REQUIRED ACTION
Could you reproduce the material below exactly, from the line containing "right knee: (267, 267, -36)" through its last line, and leave out everything else?

LISTED ENTRIES
▼

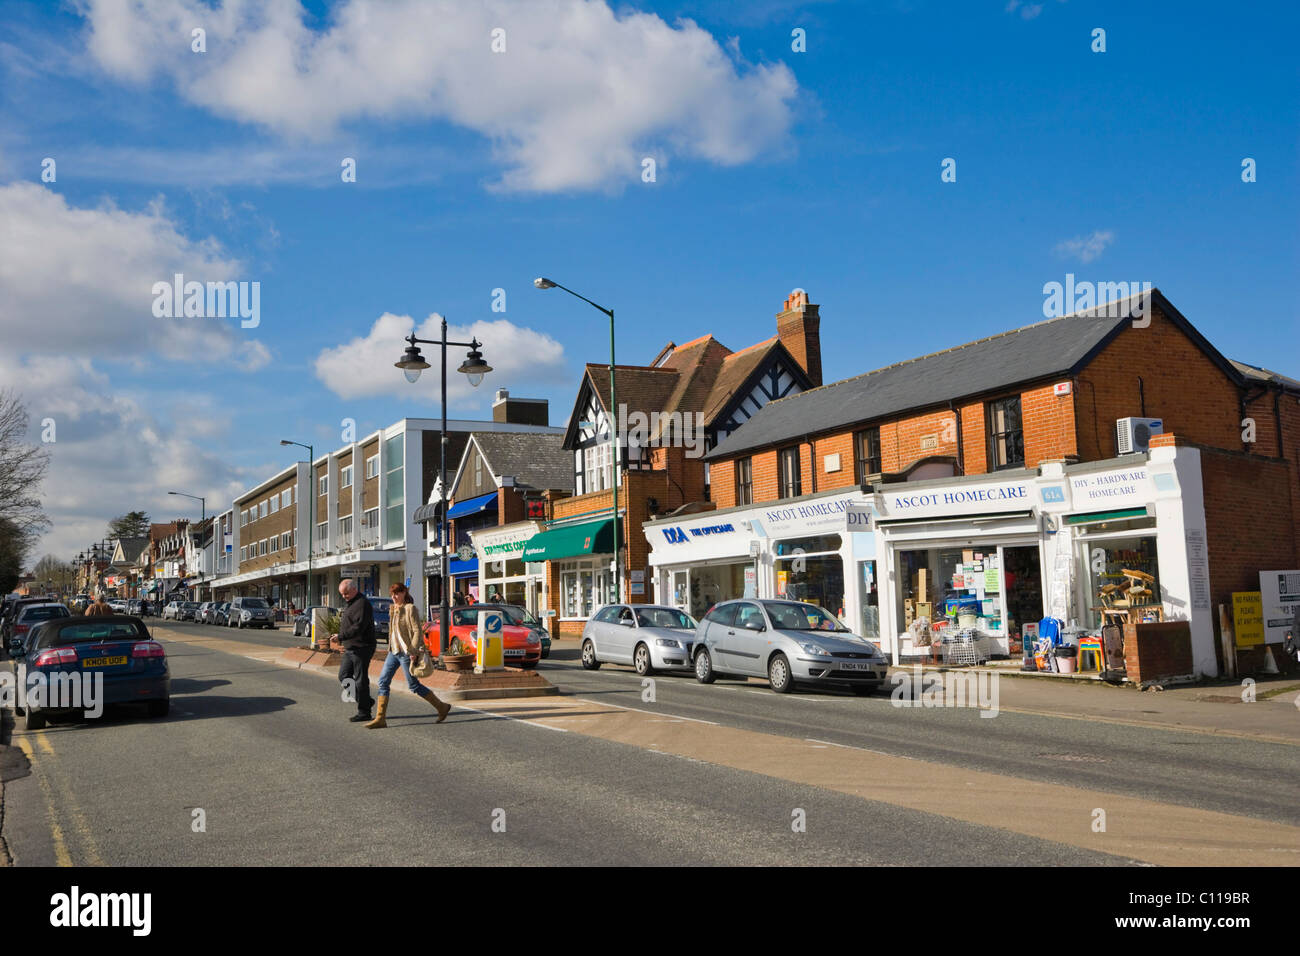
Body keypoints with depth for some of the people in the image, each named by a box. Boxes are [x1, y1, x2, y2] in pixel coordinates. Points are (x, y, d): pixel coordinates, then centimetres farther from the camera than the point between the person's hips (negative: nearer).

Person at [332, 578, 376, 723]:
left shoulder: (362, 604, -16)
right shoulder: (348, 603, 17)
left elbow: (358, 627, -25)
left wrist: (340, 637, -26)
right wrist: (342, 640, 18)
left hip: (361, 648, -10)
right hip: (350, 648, 10)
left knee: (360, 679, -5)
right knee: (344, 676, 11)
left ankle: (364, 712, 2)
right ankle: (365, 700, 20)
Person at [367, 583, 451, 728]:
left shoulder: (410, 609, -11)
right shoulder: (393, 609, 13)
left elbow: (418, 631, -15)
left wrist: (413, 651, -20)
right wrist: (391, 648, 19)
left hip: (406, 652, -8)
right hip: (393, 651, 8)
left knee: (414, 685, -3)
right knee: (383, 681, 0)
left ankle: (442, 707, 11)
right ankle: (380, 718, 2)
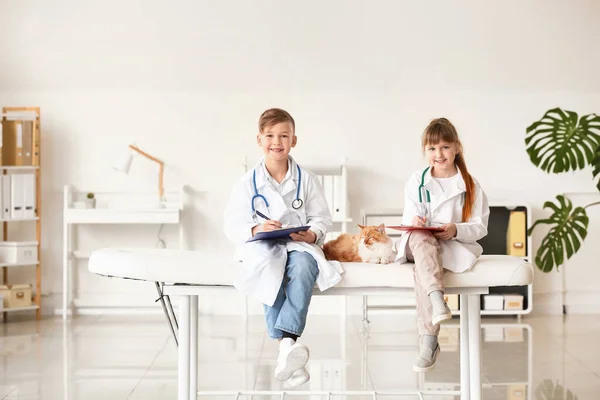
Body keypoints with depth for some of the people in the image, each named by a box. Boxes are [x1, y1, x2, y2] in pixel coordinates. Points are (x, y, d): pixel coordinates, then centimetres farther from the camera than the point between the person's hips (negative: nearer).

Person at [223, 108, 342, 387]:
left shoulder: (306, 179, 8)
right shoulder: (248, 183, 5)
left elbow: (322, 218, 8)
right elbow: (232, 226, 2)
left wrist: (313, 234, -14)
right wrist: (256, 229, -18)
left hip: (299, 244, 1)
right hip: (262, 246, 0)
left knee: (304, 266, -35)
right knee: (267, 267, -36)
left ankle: (288, 339, -44)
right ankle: (286, 344, -35)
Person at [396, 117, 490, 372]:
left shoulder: (470, 186, 6)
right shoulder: (416, 182, 12)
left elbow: (480, 227, 0)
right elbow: (408, 218, 6)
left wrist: (456, 230, -21)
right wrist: (413, 221, -20)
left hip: (454, 245, -2)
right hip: (420, 243, 2)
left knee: (422, 266, -35)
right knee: (420, 238, -37)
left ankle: (428, 341, -37)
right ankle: (436, 299, -59)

▲

TASK ANSWER
right knee: (267, 267, -36)
left ankle: (288, 339, -44)
right ankle: (286, 344, -35)
Person at [396, 117, 490, 372]:
left shoulder: (470, 186, 6)
right shoulder: (416, 182, 12)
left elbow: (480, 227, 0)
right elbow: (408, 218, 6)
left wrist: (456, 230, -21)
right wrist: (413, 221, -20)
left hip: (454, 245, -2)
right hip: (420, 243, 2)
left knee: (422, 266, -35)
right knee: (420, 238, -37)
left ankle: (428, 341, -37)
right ankle: (436, 299, -59)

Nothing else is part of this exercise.